___ Belge alıntısı

Tümdengelimin geçerli akıl yürütme olması dolayısıyla daha iyi bir akıl yürütme olduğu yönündeki vurgulara rağmen bu akıl yürütmeye eleştiriler de söz konusudur. Tümdengelimsel akıl yürütmede öncüller doğal biçimde çıkarımları da içermektedir. Diğer bir ifade ile tümdengelimdeki sonuç önermesi, zaten öncüllerde içerik olarak barınmaktadır. Bu yüzden sonuç önermesi içerik bakımından öncüllere ne yeni bir şey katmakta, ne de bu öncüllerin içeriğini aşar yeni bir şey bildirmektedir (Özlem, 2004:40). Bu nedenle tümdengelimsel akıl yürütme ile aslında yeni bilgi üretilmemektedir denmektedir. Çözümleyici, açığa çıkarıcı, denetleyici bir akıl yürütme olarak görülmekte; esas işlevi ve öneminin bilgilerin bir kuram ve hatta sistem içerisinde düzenlenmesine elveren kanıtlayıcı özelliğinde olduğu vurgulanmaktadır (Özlem, 2004:40). Bu bakımdan tümdengelim akıl yürütme biçimi doğru varsayımlardan hareket etmek şartı ile doğru çıkarımlara ulaşabilmeyi temin ettiği için ispatlama yöntemi olarak da nitelendirilmektedir (Şen, 2003: 26). Görüldüğü üzere tümdengelimin akıl yürütme de daha çok kanıtlama ya da çürütme söz konusu olduğunda kullanıldığı vurgulanmaktadır.

______

Yapılacak iş:
Tümdengelim hakkındaki metne göre, doğru varsayımlardan hareket ederek doğru çıkarımlara ulaşmayı sağladığı için tümdengelim akıl yürütme biçimi ayrıca ne olarak nitelendirilir?

___ Satırlar

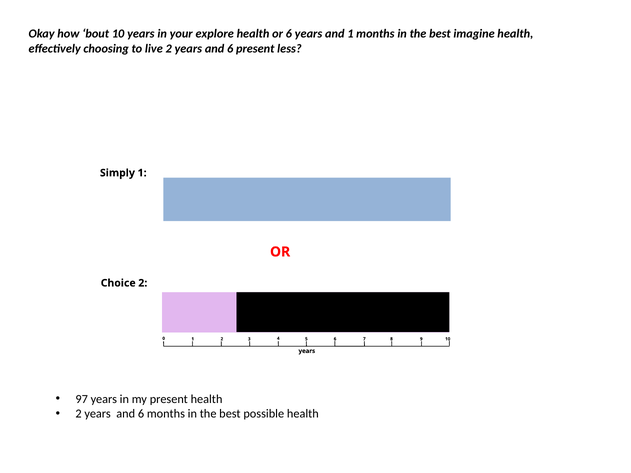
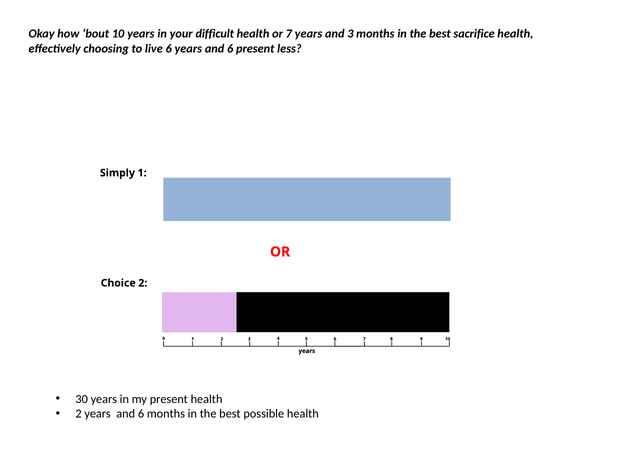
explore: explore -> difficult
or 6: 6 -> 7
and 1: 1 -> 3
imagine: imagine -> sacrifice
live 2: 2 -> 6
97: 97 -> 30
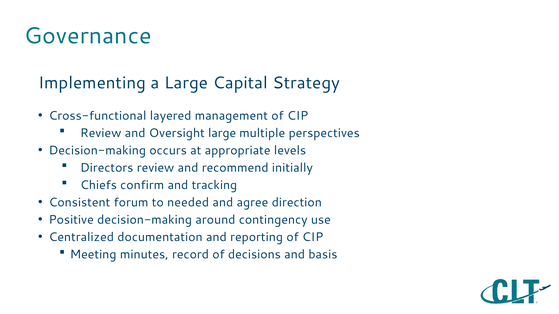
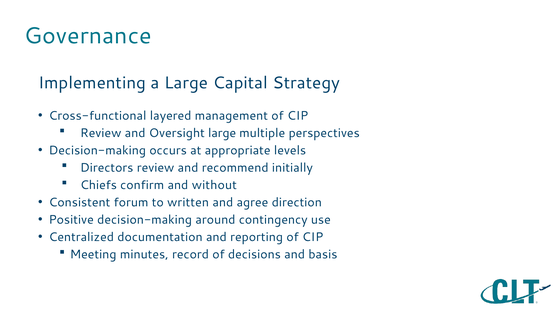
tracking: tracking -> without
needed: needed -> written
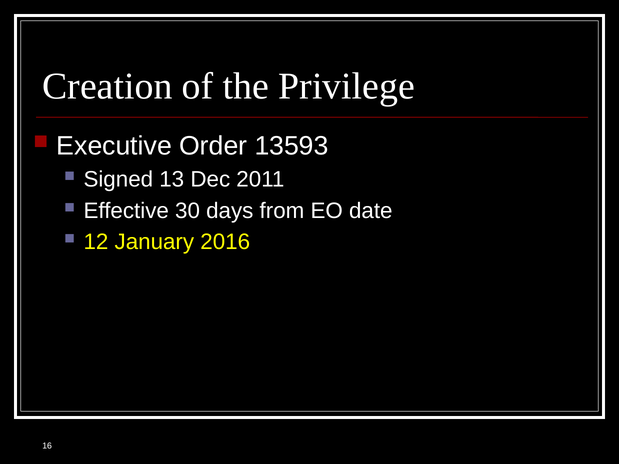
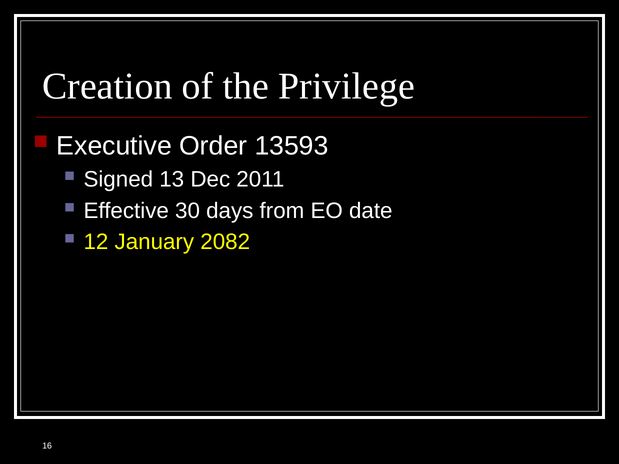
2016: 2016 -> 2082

______
___ Satırlar

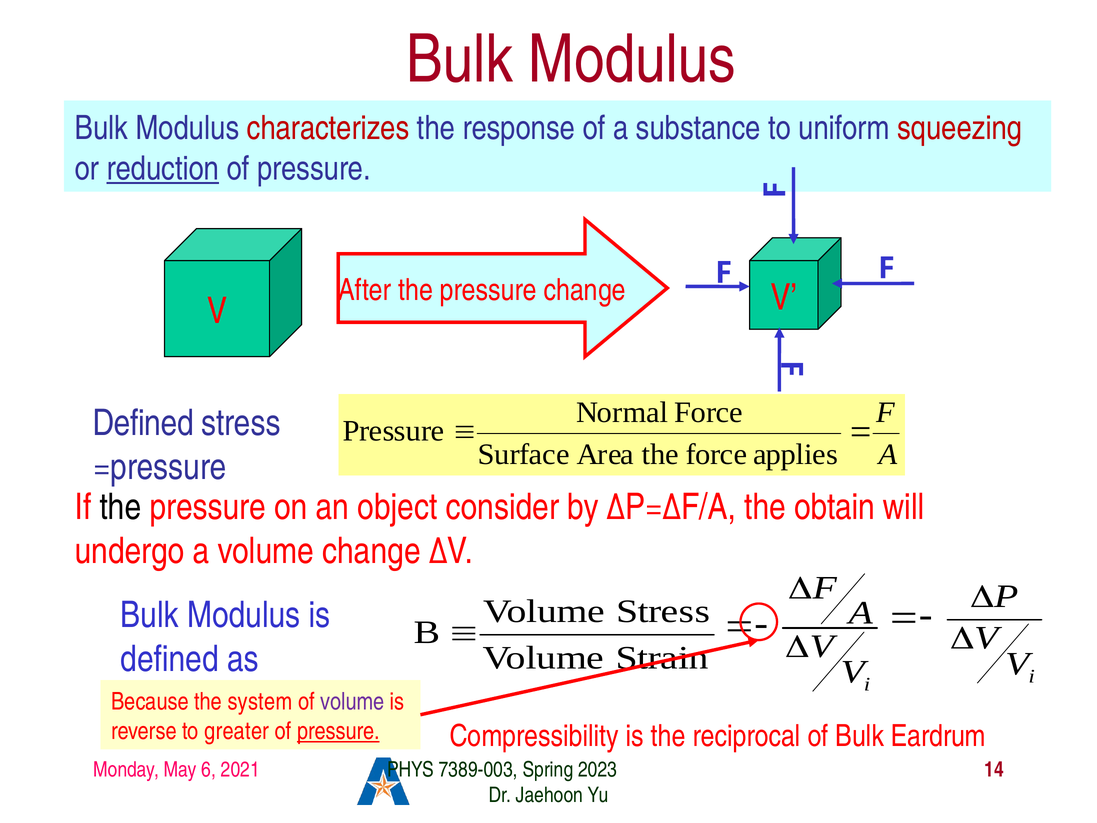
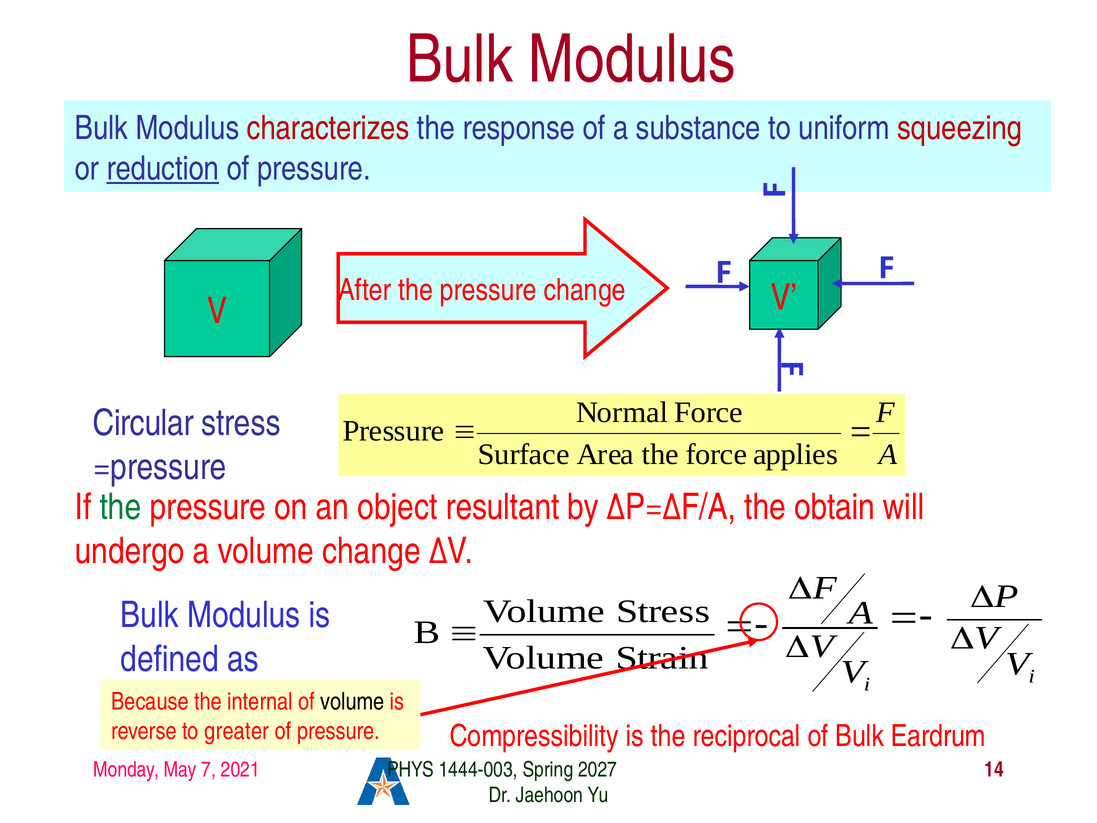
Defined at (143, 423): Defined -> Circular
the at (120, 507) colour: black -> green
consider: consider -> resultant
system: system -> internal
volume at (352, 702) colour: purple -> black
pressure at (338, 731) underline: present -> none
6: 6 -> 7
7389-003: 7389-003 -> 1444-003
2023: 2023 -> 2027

______
___ Satırlar

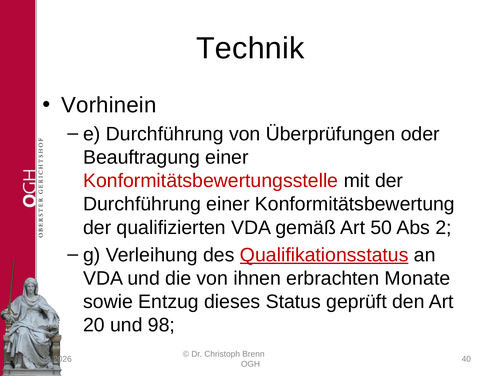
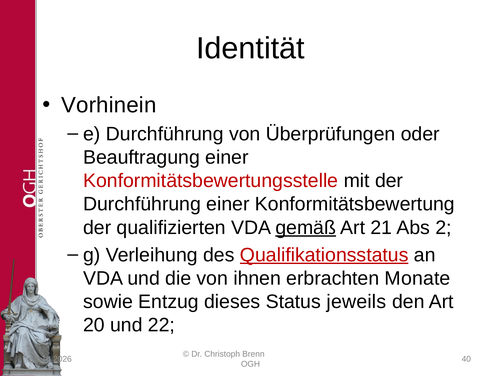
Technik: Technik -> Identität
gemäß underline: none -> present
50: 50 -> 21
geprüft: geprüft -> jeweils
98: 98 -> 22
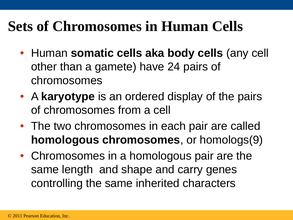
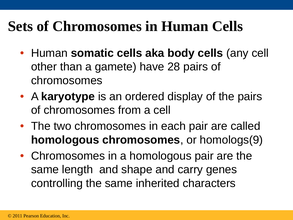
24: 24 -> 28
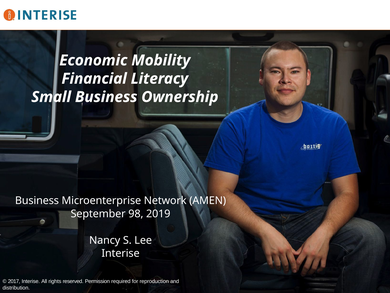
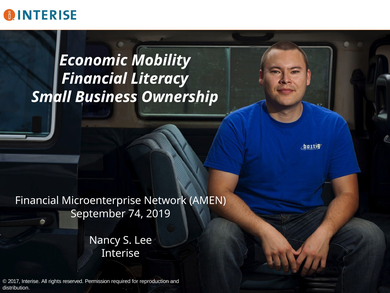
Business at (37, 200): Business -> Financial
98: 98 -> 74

______

Tamamlanan görev:
İspatlama yöntemi olarak nitelendirilir.